Ülkü Park
- Location: Bornova, İzmir, Turkey
- Coordinates: 38°26′2″N 27°16′18″E﻿ / ﻿38.43389°N 27.27167°E
- Opened: 1997
- Former names: Pınarbaşı Racing Circuit
- Major events: Formula Three; Touring Car; Motorcycle Grand Prix;
- Length: 2.186 km (1.358 mi)

= Ülkü Park =

Motor sports race track in İzmir, Turkey

Ülkü Park, also known as the Pınarbaşı Racing Circuit or İzmir Ülkü Racing Circuit, is a motor sports race track in the Pınarbaşı neighborhood of Bornova district in İzmir, Turkey. It was inaugurated in 1997.

Ülkü Park stretches over an area of 245 acre. With its 2.186 km length, it is Turkey's second longest race track following Istanbul Park.

• _Assignment A_
Reproduce the Ülkü Park text word for word, starting at "Ülkü Park, also" and ending at "inaugurated in 1997.".
• _Assignment B_
According to the Ülkü Park text, which race track in Turkey is longer than Ülkü Park?
The data that comes next has nothing to do with this work.

• _Source information_
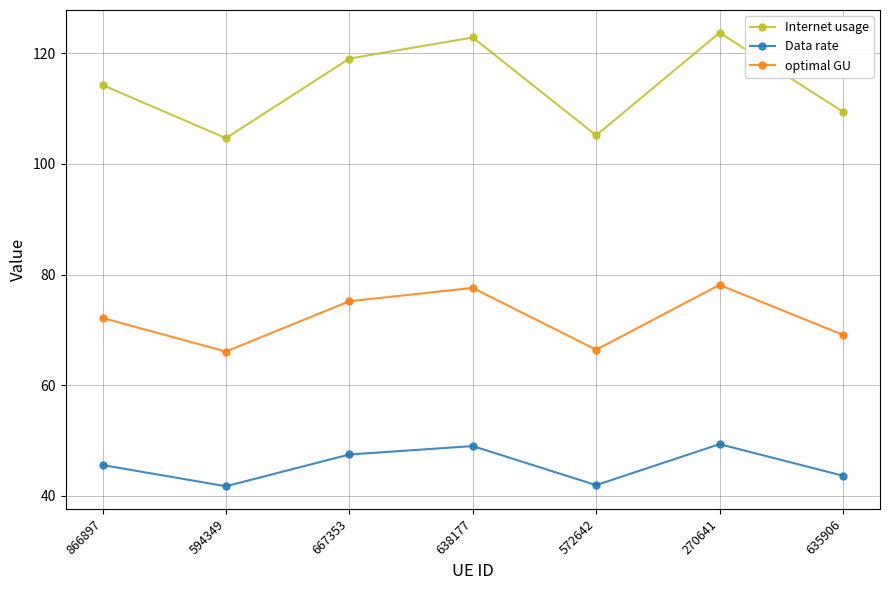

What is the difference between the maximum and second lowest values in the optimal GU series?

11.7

...

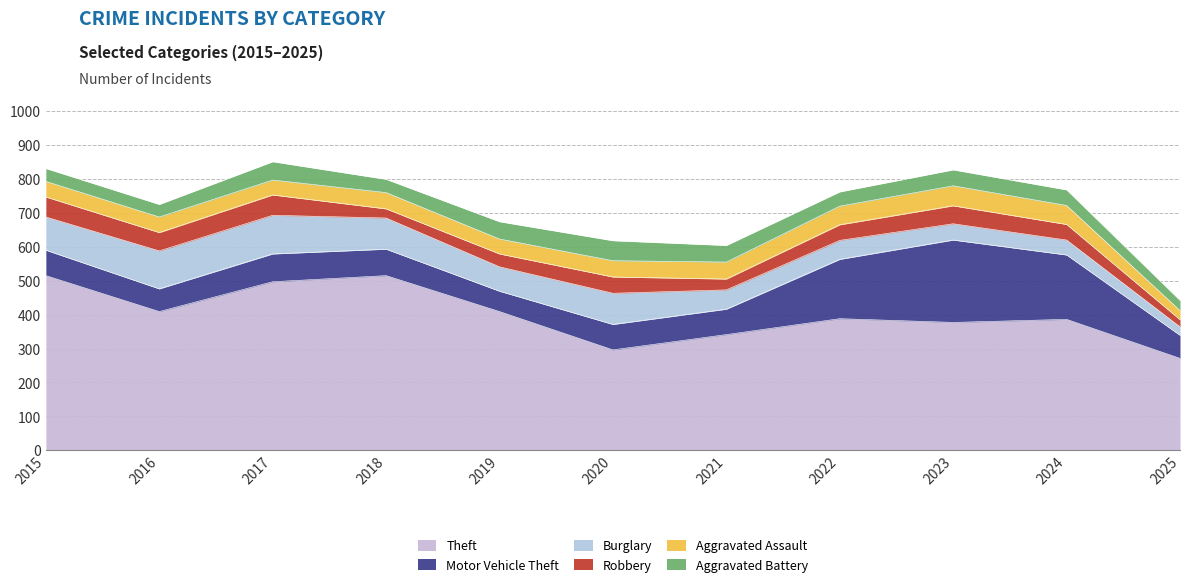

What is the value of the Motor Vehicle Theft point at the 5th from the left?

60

• _Solution A_
Ülkü Park, also known as the Pınarbaşı Racing Circuit or İzmir Ülkü Racing Circuit, is a motor sports race track in the Pınarbaşı neighborhood of Bornova district in İzmir, Turkey. It was inaugurated in 1997.

• _Solution B_
Istanbul Park